YOUR GOAL
Look below for the line with "Orange Crush 1st Prize for Poetry" and the line with "people upwards through"; repeat exactly those two lines and all lines between them, but no pictures.

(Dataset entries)
★ ★ ★ ★ ★ ★ ★

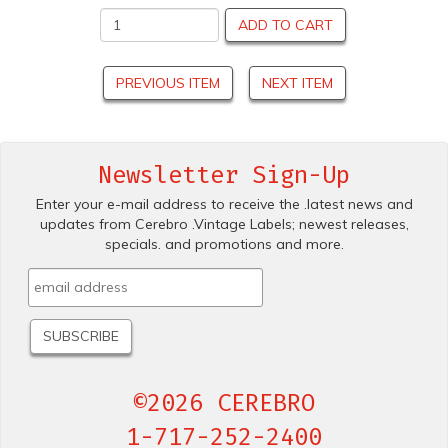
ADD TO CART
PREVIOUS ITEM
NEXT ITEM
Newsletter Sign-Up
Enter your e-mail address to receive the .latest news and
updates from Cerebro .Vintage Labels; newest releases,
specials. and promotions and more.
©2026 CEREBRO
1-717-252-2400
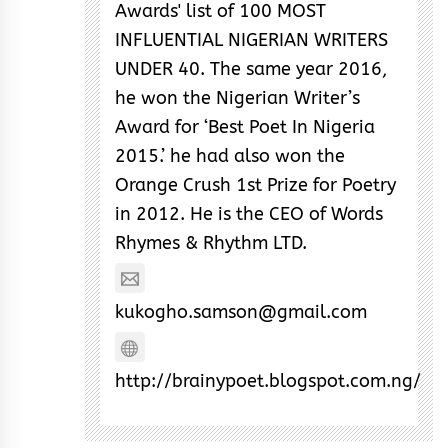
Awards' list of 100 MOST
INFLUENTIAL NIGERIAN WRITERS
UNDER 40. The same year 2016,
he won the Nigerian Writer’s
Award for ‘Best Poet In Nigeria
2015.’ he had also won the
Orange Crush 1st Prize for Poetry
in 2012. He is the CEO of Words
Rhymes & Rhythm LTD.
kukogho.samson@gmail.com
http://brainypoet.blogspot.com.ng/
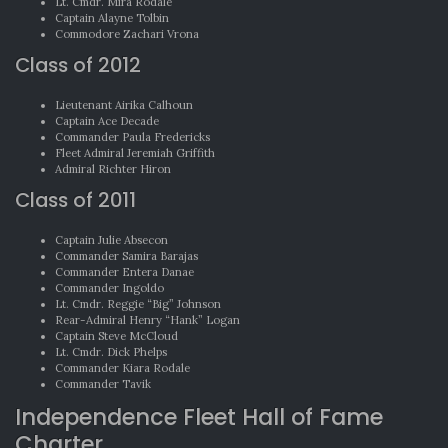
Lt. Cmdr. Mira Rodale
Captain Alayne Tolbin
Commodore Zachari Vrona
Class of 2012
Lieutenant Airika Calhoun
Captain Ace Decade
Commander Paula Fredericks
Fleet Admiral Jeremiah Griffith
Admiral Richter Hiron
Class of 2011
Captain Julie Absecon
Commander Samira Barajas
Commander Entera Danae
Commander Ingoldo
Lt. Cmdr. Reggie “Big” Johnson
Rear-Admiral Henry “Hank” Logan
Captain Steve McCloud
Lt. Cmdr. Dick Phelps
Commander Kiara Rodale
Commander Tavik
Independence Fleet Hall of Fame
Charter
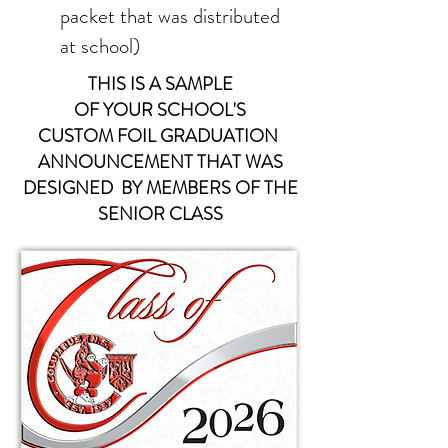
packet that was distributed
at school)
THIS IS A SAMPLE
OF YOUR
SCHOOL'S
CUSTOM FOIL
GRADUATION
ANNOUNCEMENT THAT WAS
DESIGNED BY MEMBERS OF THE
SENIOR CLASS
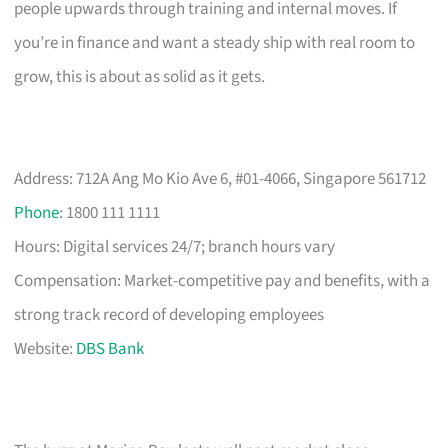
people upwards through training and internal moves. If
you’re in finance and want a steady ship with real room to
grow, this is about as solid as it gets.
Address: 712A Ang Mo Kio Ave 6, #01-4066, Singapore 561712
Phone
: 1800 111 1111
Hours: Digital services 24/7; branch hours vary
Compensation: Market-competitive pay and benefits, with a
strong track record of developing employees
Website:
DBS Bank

★ ★ ★ ★ ★ ★ ★

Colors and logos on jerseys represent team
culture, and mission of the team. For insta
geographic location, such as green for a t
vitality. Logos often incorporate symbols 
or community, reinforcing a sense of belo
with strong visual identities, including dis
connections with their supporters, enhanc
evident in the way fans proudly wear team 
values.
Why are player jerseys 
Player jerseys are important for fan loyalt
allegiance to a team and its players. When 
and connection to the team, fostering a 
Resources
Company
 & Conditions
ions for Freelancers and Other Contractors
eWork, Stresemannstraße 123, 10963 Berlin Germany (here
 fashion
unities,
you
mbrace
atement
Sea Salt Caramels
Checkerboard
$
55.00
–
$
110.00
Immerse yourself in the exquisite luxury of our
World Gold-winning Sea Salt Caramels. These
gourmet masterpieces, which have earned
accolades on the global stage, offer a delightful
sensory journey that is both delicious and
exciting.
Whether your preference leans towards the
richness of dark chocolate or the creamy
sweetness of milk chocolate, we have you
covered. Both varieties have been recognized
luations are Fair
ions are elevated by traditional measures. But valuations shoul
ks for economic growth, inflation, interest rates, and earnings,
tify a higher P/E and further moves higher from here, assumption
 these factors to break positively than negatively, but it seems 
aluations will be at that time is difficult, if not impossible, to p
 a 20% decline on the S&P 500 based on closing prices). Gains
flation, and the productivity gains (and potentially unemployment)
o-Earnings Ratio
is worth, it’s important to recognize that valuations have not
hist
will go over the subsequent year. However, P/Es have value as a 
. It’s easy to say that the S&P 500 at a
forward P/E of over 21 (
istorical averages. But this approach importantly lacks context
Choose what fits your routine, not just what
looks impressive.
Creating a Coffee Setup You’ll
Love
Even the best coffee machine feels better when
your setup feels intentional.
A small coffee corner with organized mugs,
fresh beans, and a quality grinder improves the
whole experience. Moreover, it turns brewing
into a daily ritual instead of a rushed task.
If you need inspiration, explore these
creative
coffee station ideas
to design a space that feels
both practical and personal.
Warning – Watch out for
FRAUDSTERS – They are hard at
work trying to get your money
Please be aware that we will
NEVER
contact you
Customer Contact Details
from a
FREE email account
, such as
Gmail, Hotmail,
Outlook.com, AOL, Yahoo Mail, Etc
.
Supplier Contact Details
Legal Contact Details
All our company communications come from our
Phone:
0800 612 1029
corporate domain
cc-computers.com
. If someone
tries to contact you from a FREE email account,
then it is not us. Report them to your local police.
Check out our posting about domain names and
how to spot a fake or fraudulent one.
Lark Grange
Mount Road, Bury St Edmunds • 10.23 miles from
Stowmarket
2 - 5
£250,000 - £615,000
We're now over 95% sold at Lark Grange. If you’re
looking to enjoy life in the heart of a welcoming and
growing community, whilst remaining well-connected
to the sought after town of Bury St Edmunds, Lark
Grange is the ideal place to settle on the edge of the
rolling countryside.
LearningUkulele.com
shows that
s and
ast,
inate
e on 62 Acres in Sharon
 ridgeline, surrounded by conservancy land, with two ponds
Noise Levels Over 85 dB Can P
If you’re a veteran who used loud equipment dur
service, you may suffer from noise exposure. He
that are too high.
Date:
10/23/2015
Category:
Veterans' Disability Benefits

★ ★ ★ ★ ★ ★ ★

ANSWER TO THIS TASK
Orange Crush 1st Prize for Poetry
in 2012. He is the CEO of Words
Rhymes & Rhythm LTD.
kukogho.samson@gmail.com
http://brainypoet.blogspot.com.ng/
Lt. Cmdr. Mira Rodale
Captain Alayne Tolbin
Commodore Zachari Vrona
Class of 2012
Lieutenant Airika Calhoun
Captain Ace Decade
Commander Paula Fredericks
Fleet Admiral Jeremiah Griffith
Admiral Richter Hiron
Class of 2011
Captain Julie Absecon
Commander Samira Barajas
Commander Entera Danae
Commander Ingoldo
Lt. Cmdr. Reggie “Big” Johnson
Rear-Admiral Henry “Hank” Logan
Captain Steve McCloud
Lt. Cmdr. Dick Phelps
Commander Kiara Rodale
Commander Tavik
Independence Fleet Hall of Fame
Charter
packet that was distributed
at school)
THIS IS A SAMPLE
OF YOUR
SCHOOL'S
CUSTOM FOIL
GRADUATION
ANNOUNCEMENT THAT WAS
DESIGNED BY MEMBERS OF THE
SENIOR CLASS
people upwards through training and internal moves. If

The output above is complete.